- _WRITTEN TASK_: Rewrite the lines starting at the one containing "genus: Cyanosporus" and ending at the one containing "family: Asteraceae", with "phylum" replaced by "division" and everything else unchanged. Omit the pictures from your answer.

- _DATASET_:
# # # # # # #

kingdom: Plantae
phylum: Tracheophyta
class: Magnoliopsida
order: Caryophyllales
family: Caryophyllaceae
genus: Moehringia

# # # # # # #

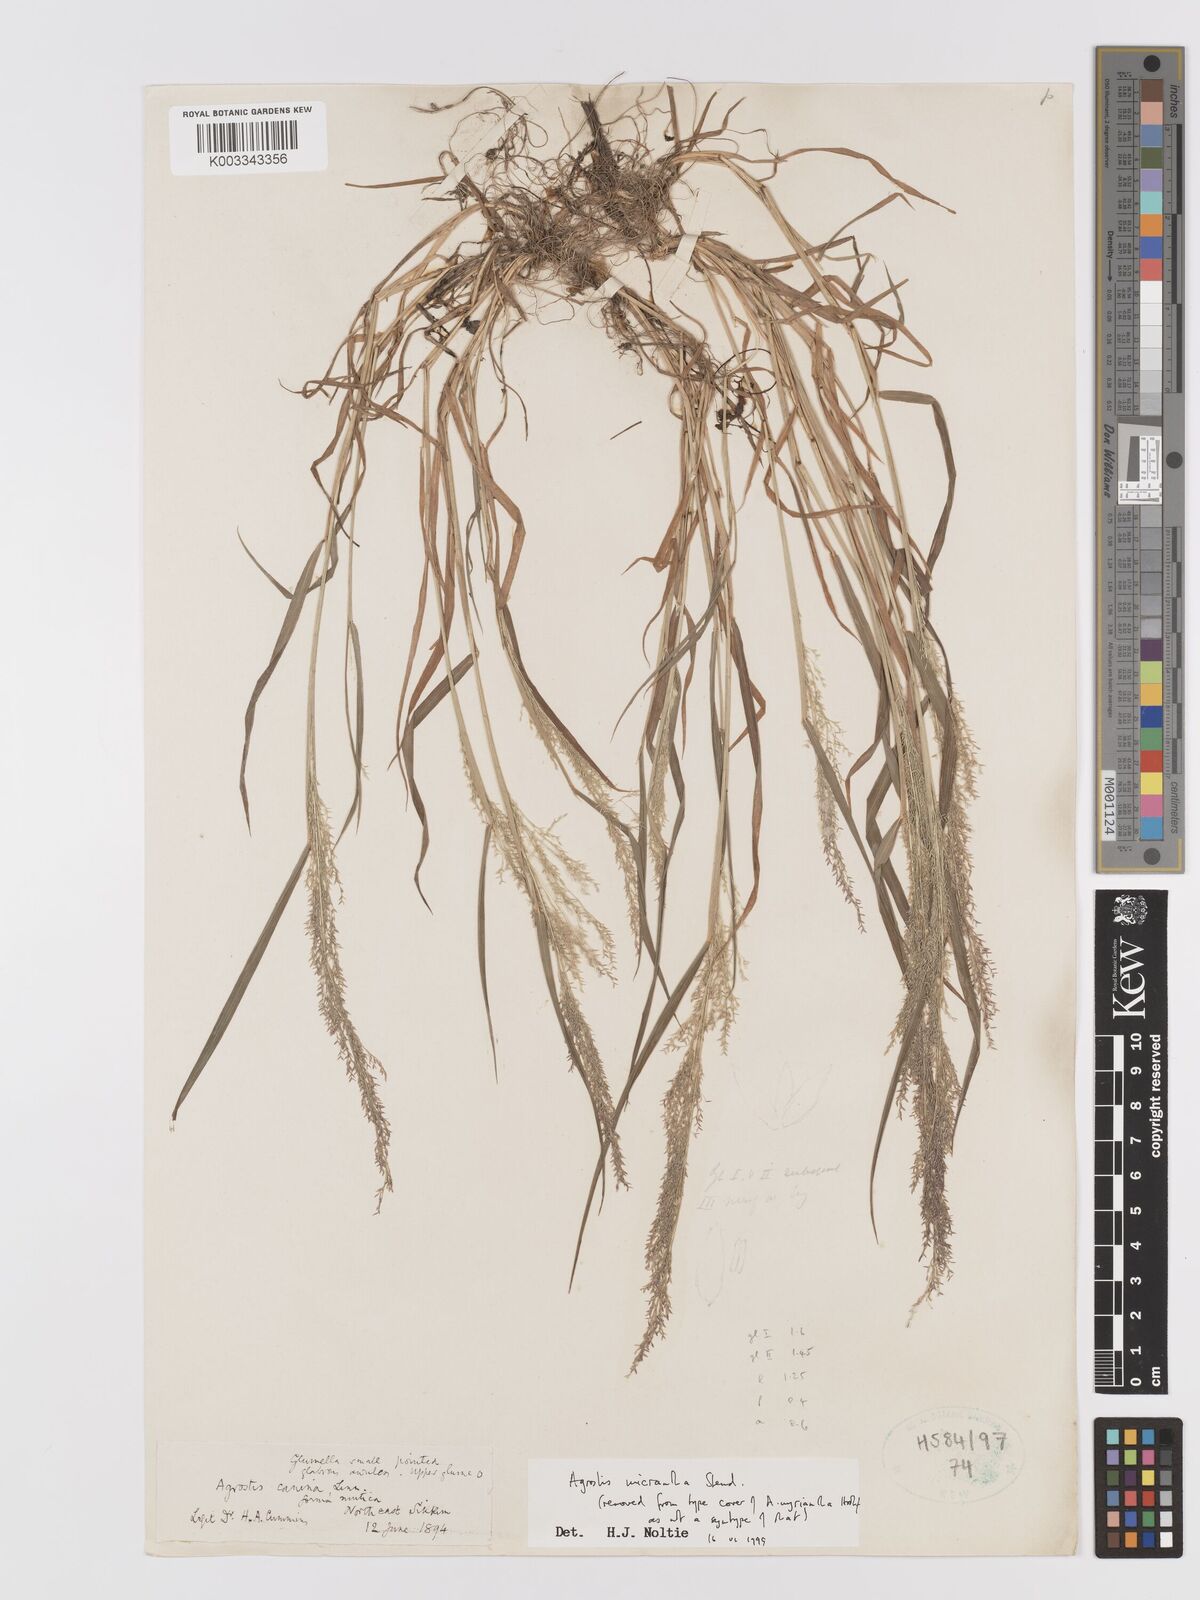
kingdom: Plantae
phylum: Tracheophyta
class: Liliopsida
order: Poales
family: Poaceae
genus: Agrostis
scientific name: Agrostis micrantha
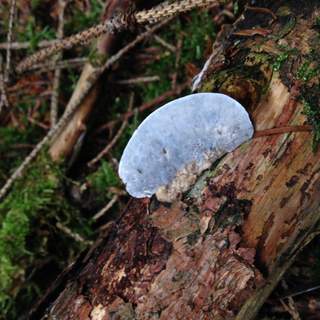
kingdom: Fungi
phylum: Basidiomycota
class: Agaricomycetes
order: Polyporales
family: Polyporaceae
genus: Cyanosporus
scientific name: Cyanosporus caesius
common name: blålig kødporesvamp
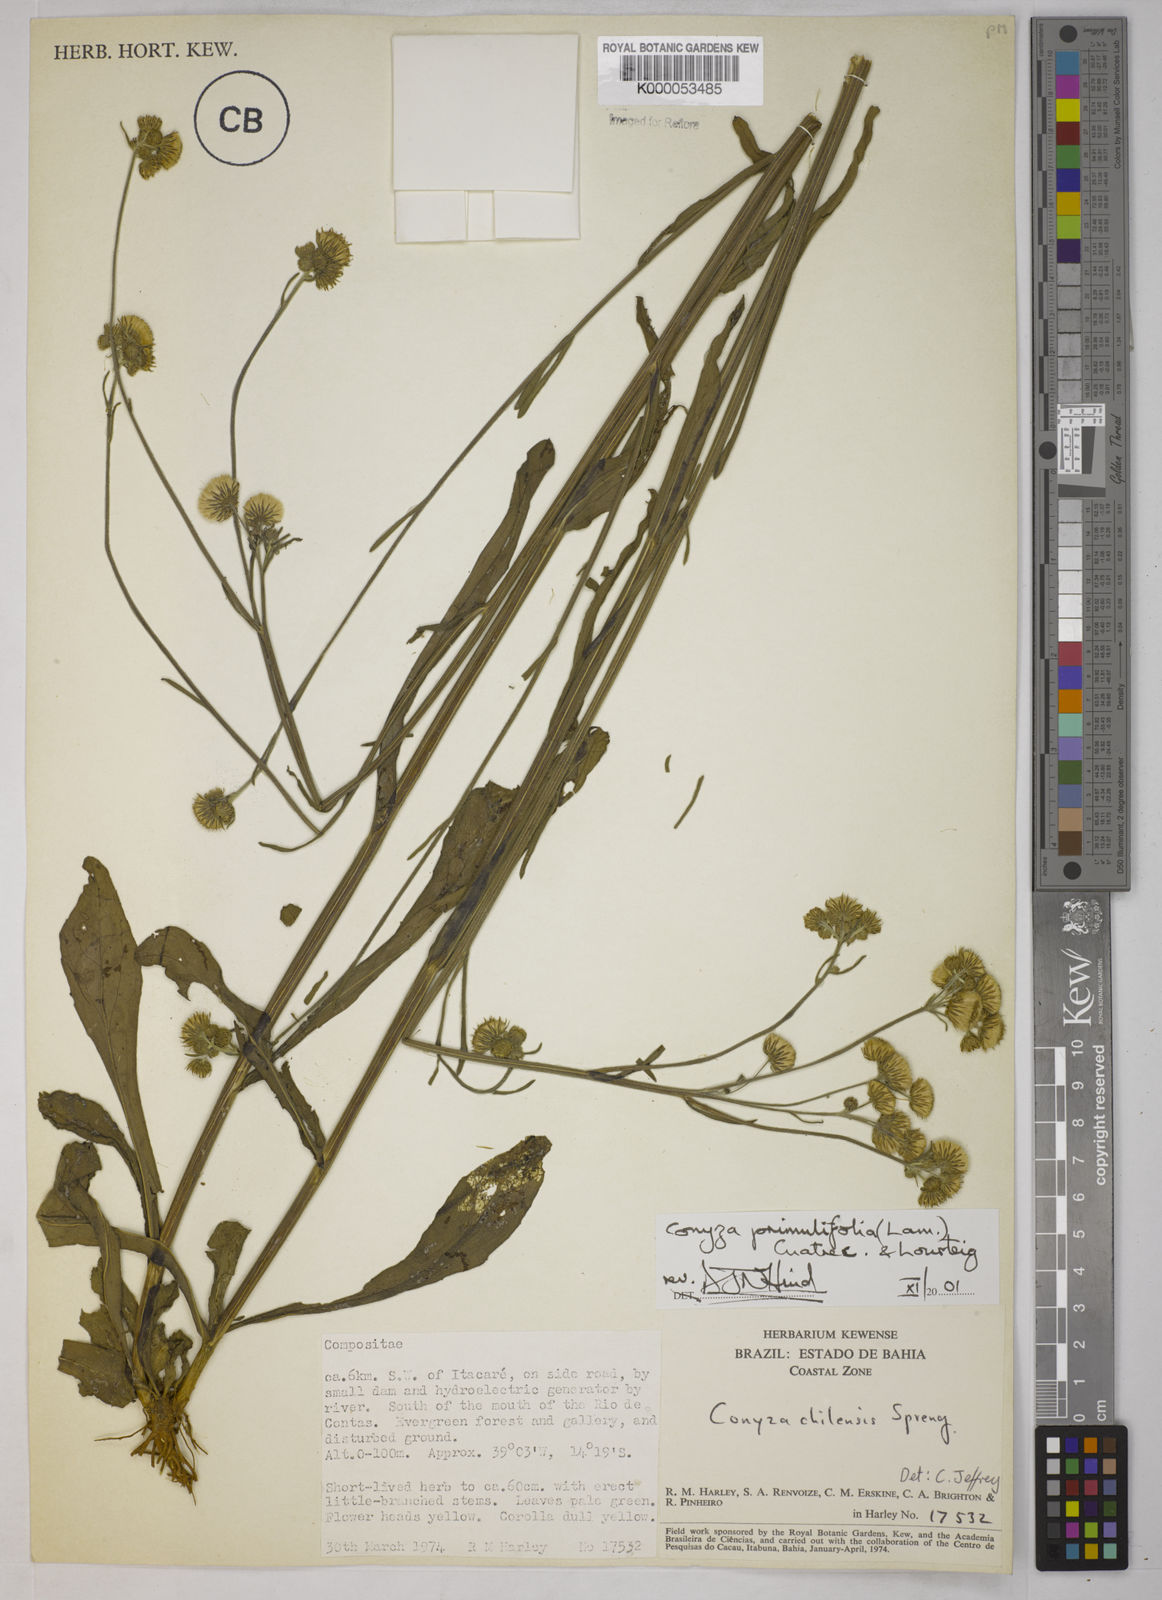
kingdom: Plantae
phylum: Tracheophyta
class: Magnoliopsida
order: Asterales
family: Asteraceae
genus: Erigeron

# # # # # # #

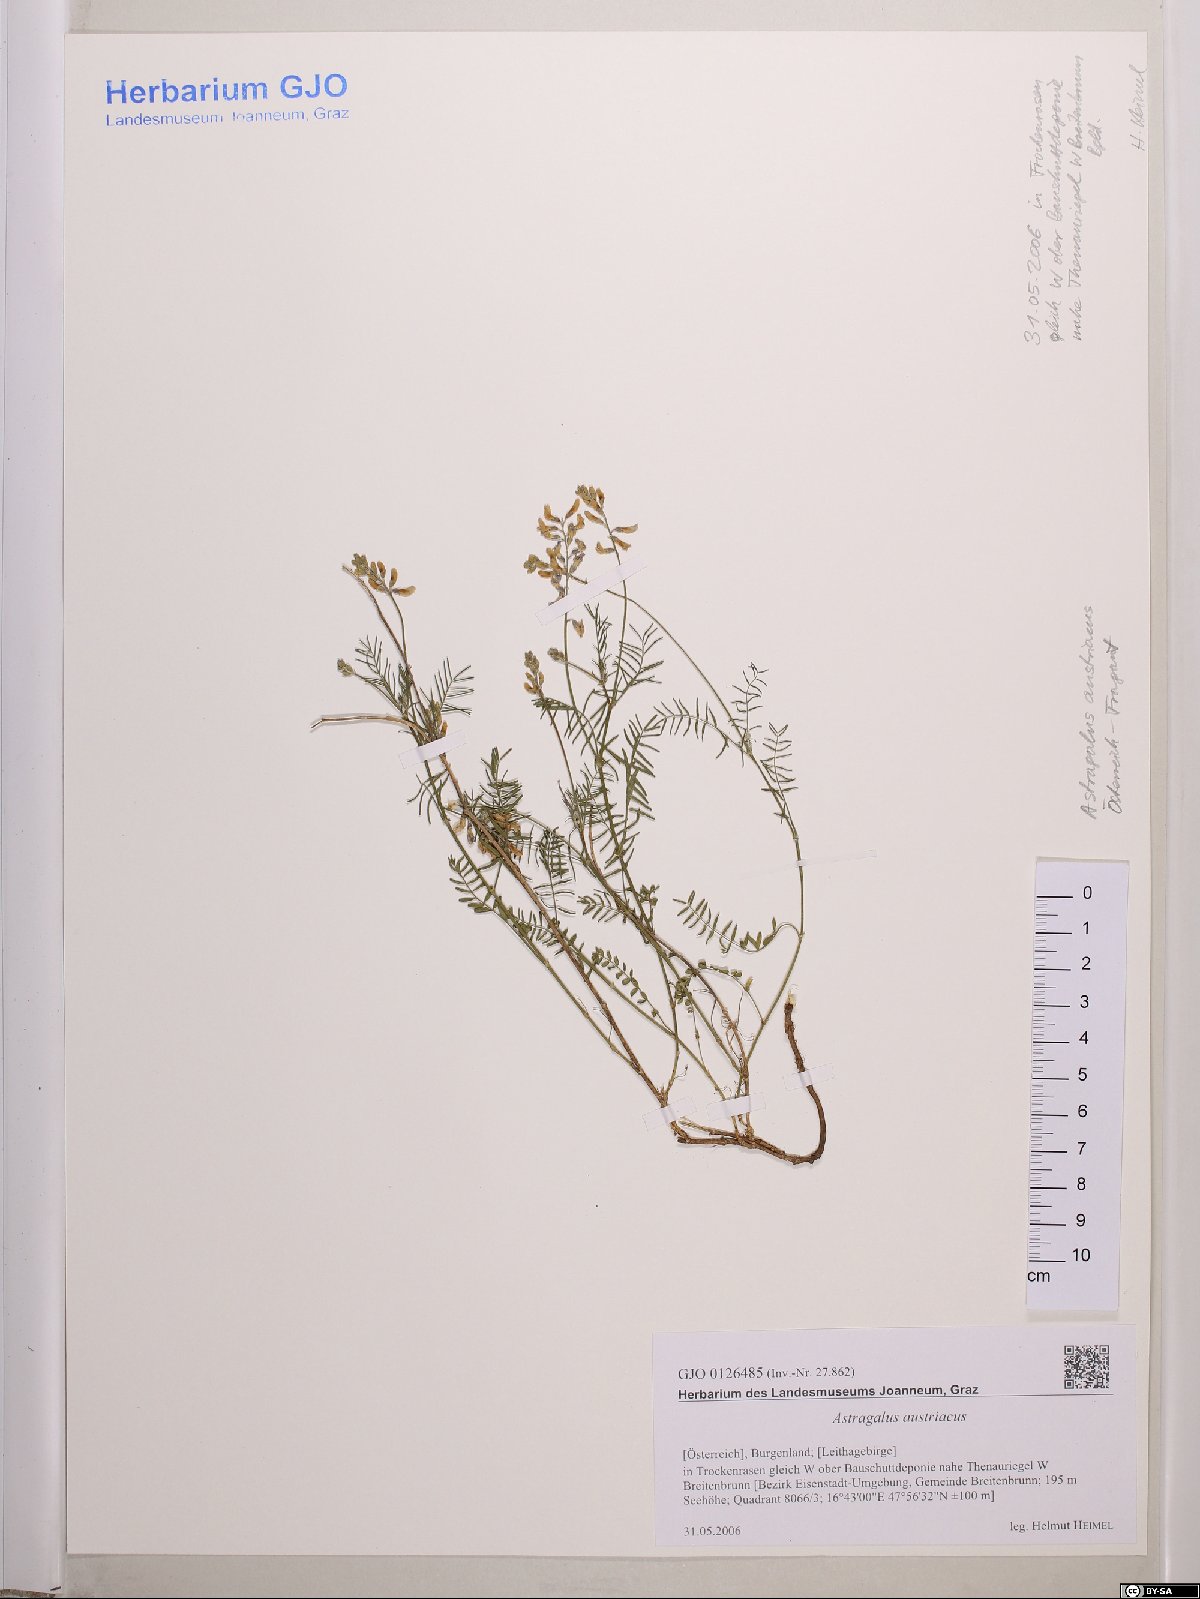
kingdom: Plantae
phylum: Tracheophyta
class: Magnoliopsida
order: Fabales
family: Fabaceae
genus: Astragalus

# # # # # # #

- _RESPONSE TO THIS EXERCISE_:
genus: Cyanosporus
scientific name: Cyanosporus caesius
common name: blålig kødporesvamp
kingdom: Plantae
division: Tracheophyta
class: Magnoliopsida
order: Asterales
family: Asteraceae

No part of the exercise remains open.